Exercise objective: Copy the lines below without the pictures, substituting "graph" for every "chart" and leaving everything else unchanged.

[Chart interpretation exercises]
--

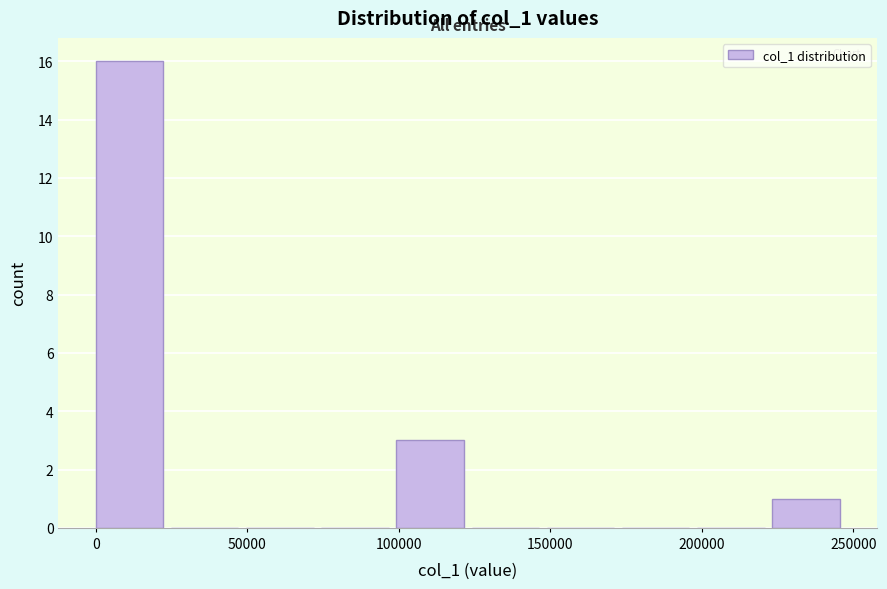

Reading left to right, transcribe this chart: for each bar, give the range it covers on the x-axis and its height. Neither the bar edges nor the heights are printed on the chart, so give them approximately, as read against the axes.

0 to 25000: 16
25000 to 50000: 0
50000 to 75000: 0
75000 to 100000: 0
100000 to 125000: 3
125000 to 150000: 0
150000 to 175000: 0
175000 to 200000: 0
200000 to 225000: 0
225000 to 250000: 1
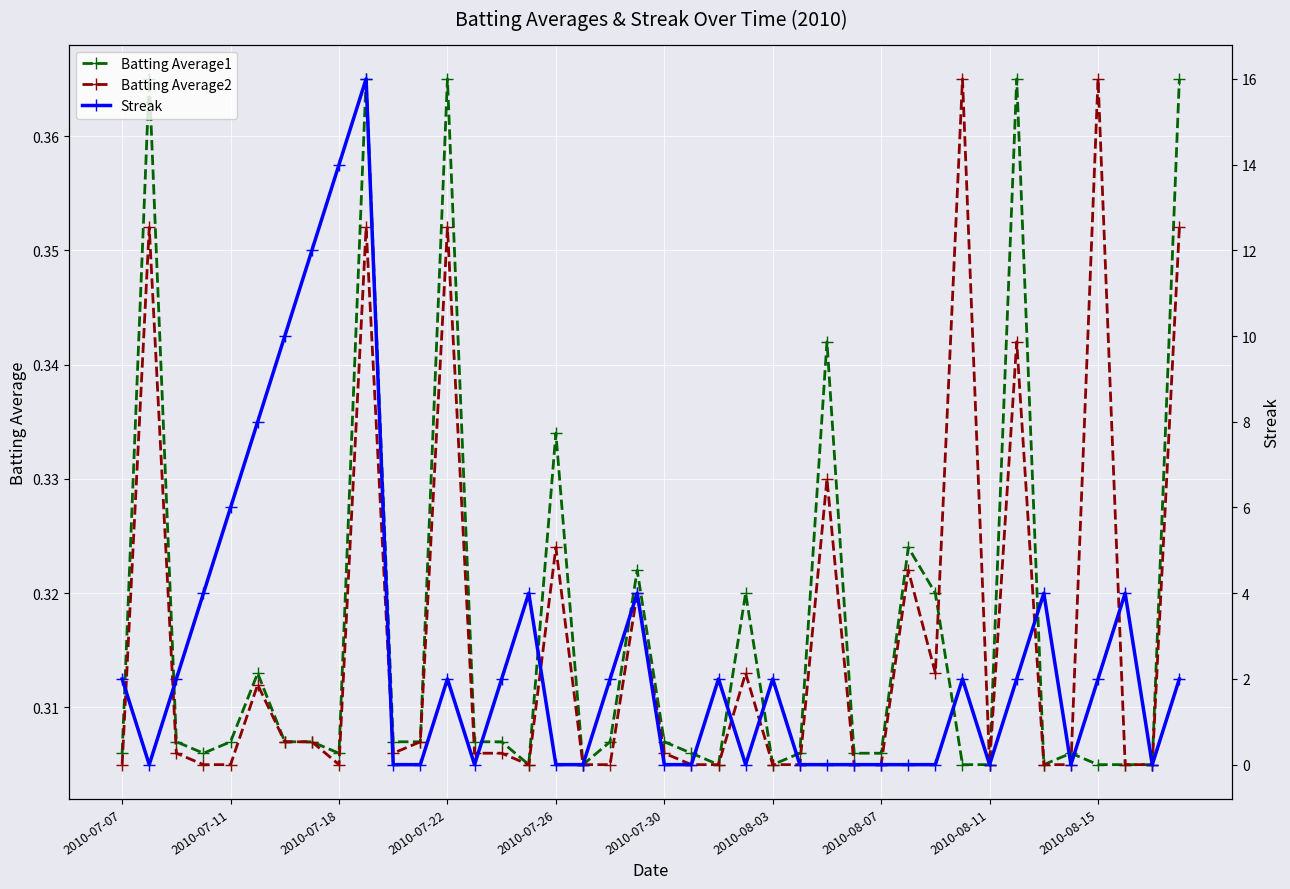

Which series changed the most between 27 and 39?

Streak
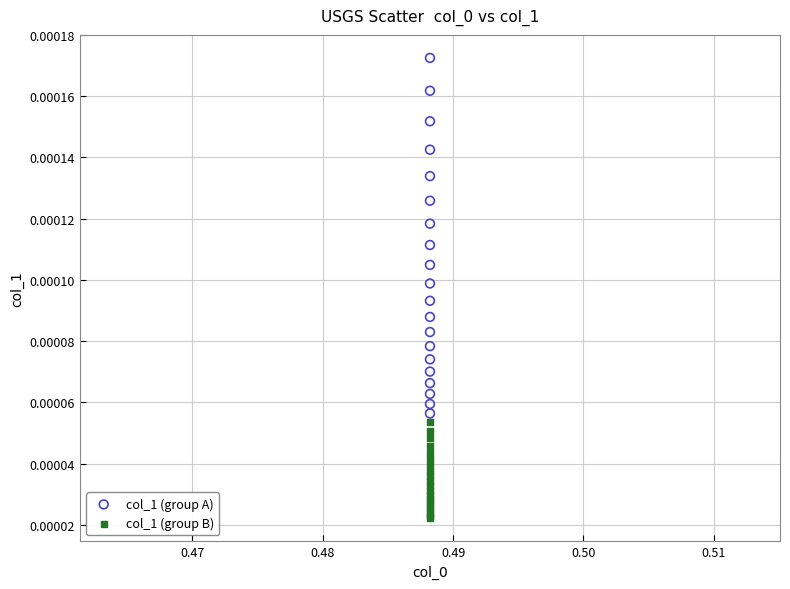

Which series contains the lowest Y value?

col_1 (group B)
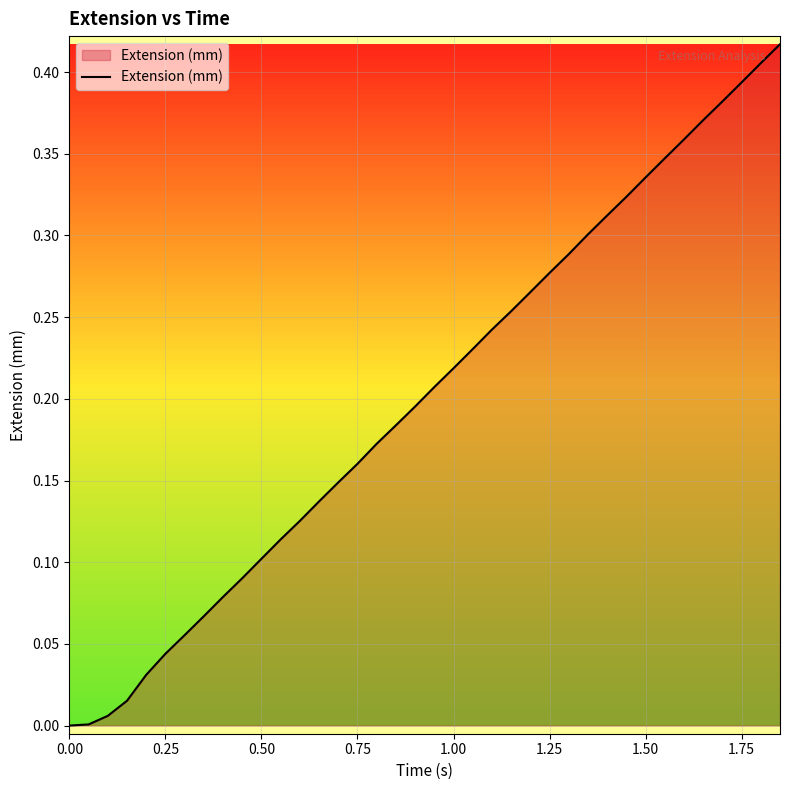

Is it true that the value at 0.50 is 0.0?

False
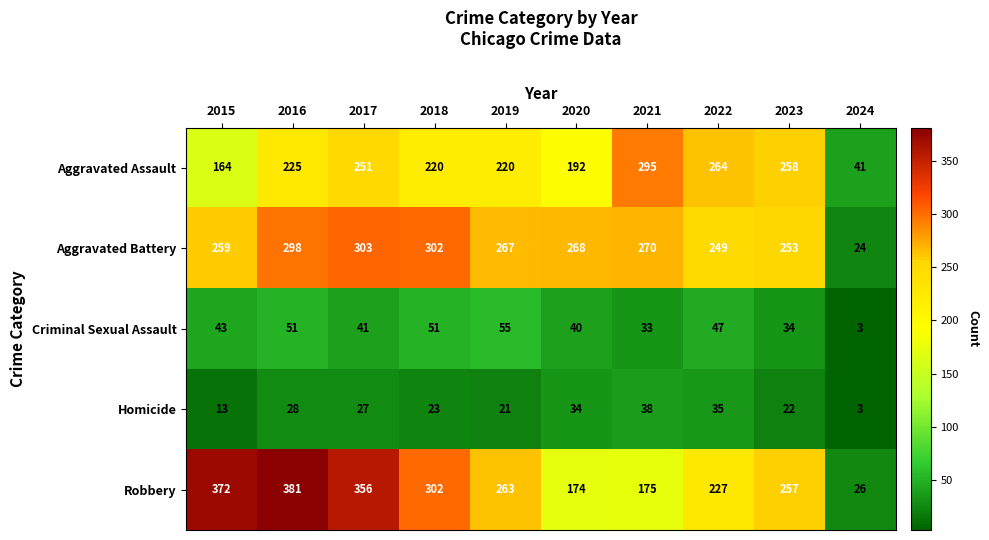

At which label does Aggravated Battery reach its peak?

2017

--

Task answer:
Reading left to right, transcribe this graph: for each bar, give the range it covers on the x-axis and its height. Neither the bar edges nor the heights are printed on the graph, so give them approximately, as read against the axes.

0 to 25000: 16
25000 to 50000: 0
50000 to 75000: 0
75000 to 100000: 0
100000 to 125000: 3
125000 to 150000: 0
150000 to 175000: 0
175000 to 200000: 0
200000 to 225000: 0
225000 to 250000: 1

Which series changed the most between 27 and 39?

Streak

Which series contains the lowest Y value?

col_1 (group B)

Is it true that the value at 0.50 is 0.0?

False

At which label does Aggravated Battery reach its peak?

2017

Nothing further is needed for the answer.